Advocates push Philly schools to move faster on immigration training

Caucus of Working Educators demand mandatory training for all employees before the start of next school year.

This article was originally published in The Notebook. In August 2020, The Notebook became Chalkbeat Philadelphia.

Since Donald Trump’s election, the School District of Philadelphia has been training staff to better deal with the anxieties facing immigrant families. But one group says the district hasn’t gone far enough, fast enough.

Representatives from the Caucus of Working Educators, an activist group within the city’s teachers’ union, joined with other advocates Thursday to demand mandatory training so school staff can better shield and comfort immigrant students. The advocates demanded the district provide this training for all employees before the start of the 2017-18 school year.
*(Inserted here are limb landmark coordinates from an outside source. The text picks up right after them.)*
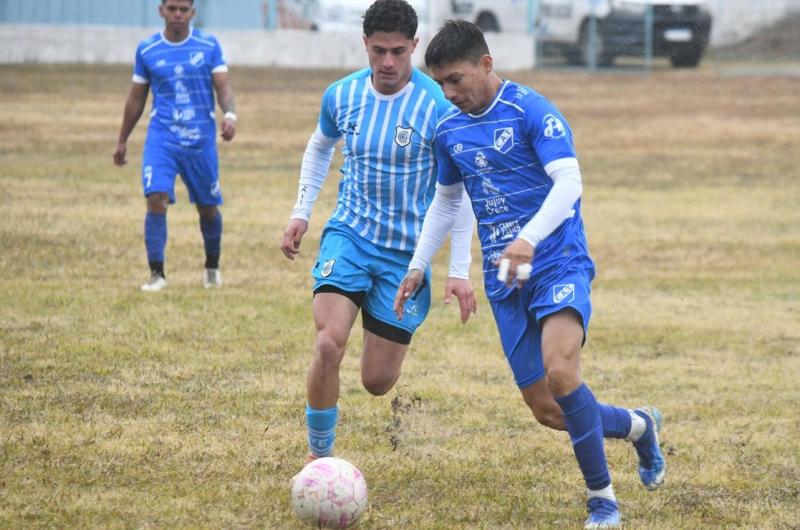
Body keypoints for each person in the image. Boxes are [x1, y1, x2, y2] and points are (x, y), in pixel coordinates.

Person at [394, 20, 665, 529]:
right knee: (548, 410)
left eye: (457, 80)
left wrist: (528, 239)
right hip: (504, 279)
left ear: (487, 64)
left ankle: (602, 500)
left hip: (557, 261)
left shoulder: (531, 110)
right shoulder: (449, 131)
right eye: (442, 84)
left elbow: (569, 185)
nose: (450, 94)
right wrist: (417, 263)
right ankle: (637, 425)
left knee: (563, 374)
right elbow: (447, 202)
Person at [281, 0, 476, 463]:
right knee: (329, 342)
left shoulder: (439, 108)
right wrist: (301, 212)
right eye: (378, 51)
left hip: (406, 256)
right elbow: (320, 147)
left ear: (415, 46)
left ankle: (379, 321)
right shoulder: (341, 95)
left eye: (397, 51)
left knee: (376, 382)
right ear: (364, 45)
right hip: (349, 234)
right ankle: (319, 457)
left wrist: (460, 268)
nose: (387, 62)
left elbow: (461, 192)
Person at [113, 0, 237, 291]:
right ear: (161, 10)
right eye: (172, 8)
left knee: (207, 208)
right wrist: (122, 140)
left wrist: (229, 114)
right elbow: (136, 99)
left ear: (193, 12)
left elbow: (223, 87)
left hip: (200, 140)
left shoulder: (208, 45)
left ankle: (211, 267)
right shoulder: (147, 49)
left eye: (184, 9)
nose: (178, 14)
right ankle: (157, 274)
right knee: (156, 197)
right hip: (163, 138)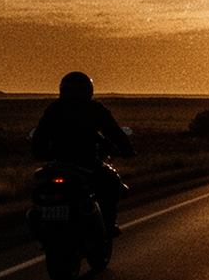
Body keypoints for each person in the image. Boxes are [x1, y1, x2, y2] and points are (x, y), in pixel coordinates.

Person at [31, 71, 133, 233]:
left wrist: (39, 152)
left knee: (109, 182)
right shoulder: (93, 108)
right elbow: (114, 132)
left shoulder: (55, 108)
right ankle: (108, 225)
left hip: (59, 163)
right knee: (112, 182)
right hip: (86, 162)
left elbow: (39, 136)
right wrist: (127, 150)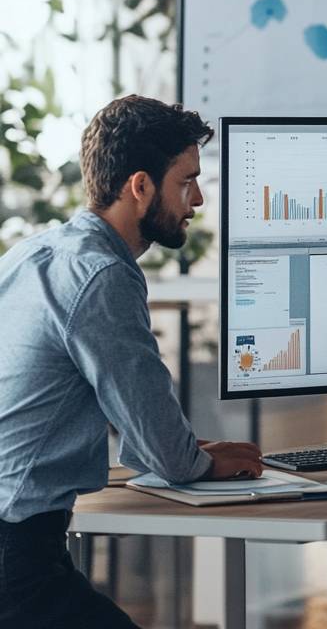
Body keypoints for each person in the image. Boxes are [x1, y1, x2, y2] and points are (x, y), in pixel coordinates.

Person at [0, 95, 263, 629]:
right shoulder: (102, 275)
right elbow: (162, 450)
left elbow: (145, 434)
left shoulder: (35, 253)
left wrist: (185, 451)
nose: (198, 199)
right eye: (186, 181)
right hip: (15, 556)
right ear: (140, 186)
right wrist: (194, 460)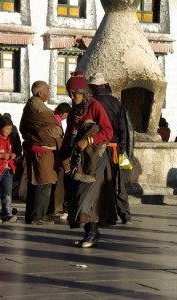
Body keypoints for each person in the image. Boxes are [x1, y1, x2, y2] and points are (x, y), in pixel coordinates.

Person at [60, 70, 117, 248]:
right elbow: (69, 134)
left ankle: (92, 232)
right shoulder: (74, 111)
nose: (71, 96)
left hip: (95, 159)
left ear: (83, 93)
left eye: (74, 93)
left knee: (88, 195)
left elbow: (108, 131)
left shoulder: (95, 106)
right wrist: (62, 157)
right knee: (78, 195)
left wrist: (88, 140)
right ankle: (90, 233)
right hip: (79, 161)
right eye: (69, 93)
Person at [88, 72, 134, 225]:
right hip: (117, 149)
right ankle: (125, 215)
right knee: (118, 183)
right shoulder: (116, 103)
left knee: (100, 183)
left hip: (99, 148)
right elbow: (124, 130)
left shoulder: (92, 103)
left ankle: (102, 214)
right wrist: (123, 150)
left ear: (92, 87)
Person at [19, 80, 63, 225]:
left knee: (34, 183)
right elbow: (53, 127)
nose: (48, 93)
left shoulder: (31, 106)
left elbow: (23, 128)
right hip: (43, 153)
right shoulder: (39, 109)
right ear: (40, 93)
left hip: (35, 151)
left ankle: (31, 215)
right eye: (47, 91)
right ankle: (38, 216)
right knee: (44, 183)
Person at [0, 116, 20, 224]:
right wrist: (0, 155)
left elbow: (17, 151)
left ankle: (7, 212)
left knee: (7, 192)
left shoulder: (11, 139)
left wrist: (14, 155)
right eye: (6, 129)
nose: (8, 131)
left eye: (10, 129)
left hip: (8, 169)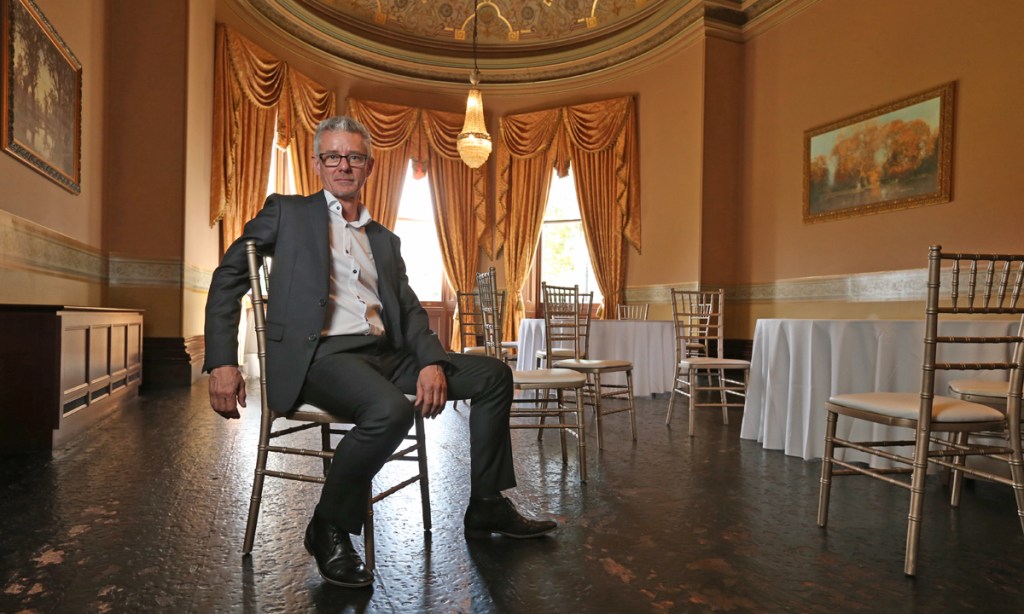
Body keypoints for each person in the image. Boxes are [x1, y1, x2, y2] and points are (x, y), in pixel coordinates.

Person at [203, 116, 556, 589]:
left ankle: (486, 504)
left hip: (385, 356)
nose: (343, 166)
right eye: (333, 156)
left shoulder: (385, 241)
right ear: (317, 163)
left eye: (353, 157)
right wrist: (223, 361)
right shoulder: (288, 212)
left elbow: (410, 312)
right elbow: (228, 277)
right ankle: (328, 526)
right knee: (389, 410)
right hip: (321, 358)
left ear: (369, 166)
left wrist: (431, 361)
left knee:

District officials said it would be difficult to achieve that in the timeline provided for all 17,000 district employees, but vowed to implement mandatory trainings eventually.

In the meantime, officials say, the district has already trained all school counselors and police officers on how to deal with immigration officers, offered voluntary trainings, and is urging principals to circulate fact sheets on immigration enforcement, among other actions.

The topic of immigrant students in Philadelphia schools has surfaced frequently in the months since Donald Trump swept into the White House promising a crackdown on illegal immigration. Just over 10 percent of district students speak English as a second language, and the city’s public schools educate thousands of immigrant children.

The transition to Philly schools can be trying, several students said Thursday during testimony.